First, in pre-production Lionsgate executives use Runway tools to “pre-visualize” the entire film:
“maybe the character looks a bit like Keanu, with Keanu's permission, and that's great. You can kind of assess how you're going to spend the money, and maybe some of it will help you with some VFX shots too.”
Second, during production executives watch this pre-visualization and it is an interactive process.
So the executive can say, well, what if we had, at the end of act two, this villain reveal?
Let's change the villain reveal. Let's have a different character. And [Runway] understands story, it understands the visuals, and it generates the new act two reveal.
Last, after the movie has been finalized following this AI-driven editing process. “John Wick 5” is released in cinemas.

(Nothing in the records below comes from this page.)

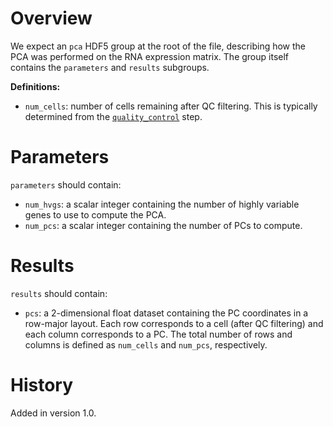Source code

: # Overview

We expect an `pca` HDF5 group at the root of the file, describing how the PCA was performed on the RNA expression matrix.
The group itself contains the `parameters` and `results` subgroups.

**Definitions:**

- `num_cells`: number of cells remaining after QC filtering.
  This is typically determined from the [`quality_control`](../quality_control/v1_0.md) step.

# Parameters 

`parameters` should contain:

- `num_hvgs`: a scalar integer containing the number of highly variable genes to use to compute the PCA.
- `num_pcs`: a scalar integer containing the number of PCs to compute.

# Results

`results` should contain:

- `pcs`: a 2-dimensional float dataset containing the PC coordinates in a row-major layout.
  Each row corresponds to a cell (after QC filtering) and each column corresponds to a PC.
  The total number of rows and columns is defined as `num_cells` and `num_pcs`, respectively.

# History

Added in version 1.0.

In response, fans use generative AI tools like Runway and Fable Simulation’s Showrunner to create their own scenes, clips [and alternate versions of ‘John Wick 5’]”.
Saatchi labels the theatrical version as “the canonical ‘John Wick 5’”. Meaning, there is a tacit agreement between both the studio and the fans that iss the authoritative version of the movie.
All other clips created will be fan fiction, all of which can be monetized by the Lionsgate and the platforms it partners with. Saatchi believes this will happen based on the precedents of YouTube, social media and modifications in gaming aka “modding”. Modding is the process of alteration by players or fans of one or more aspects of a video game such as how it looks or behaves.
Saatchi noted that Hollywood treated each of these technologies poorly “until it became understood that this could put money into the pockets of the original creators and the artists.” It’s now “totally intuitive that someone would mod your game, would create their own kind of, or even within the game, make decisions that are unexpected to what the original designer wanted.”
Is The Market Signal Bullish or Bearish?
The fundraise seems bullish for Runway and generative AI. However, it also may a bearish signal. The fundraise and valuation come in lower than the $450 million at about a $4 billion valuation that The Information reported General Atlantic was seeking last July.
Press reports do not refer to this, and is not clear why the final amount they were able to raise was lower. It would seem that General Atlantic assumed it could get a broader pool of investors with the Runway pitch, but did not. That seems notable.
Saatchi’s vision for Runway and Lionsgate is informed by both Showrunner’s business model and his conversations with Hollywood studios, to date. It also reflects his belief that the short-term future for generative AI in Hollywood will be visual effects (VFX) and pre-production processes becoming cheaper.
In the long-term, “with games being much larger than movies”, Saatchi believes it “feels too obvious” that platforms like Runway and Showrunner will make AI “an interactive medium, a remix medium”.
This exciting vision of AI as a new medium has not yet been publicly articulated by Runway leadership or investors. That is neither a bullish nor bearish signal, but it is a question mark.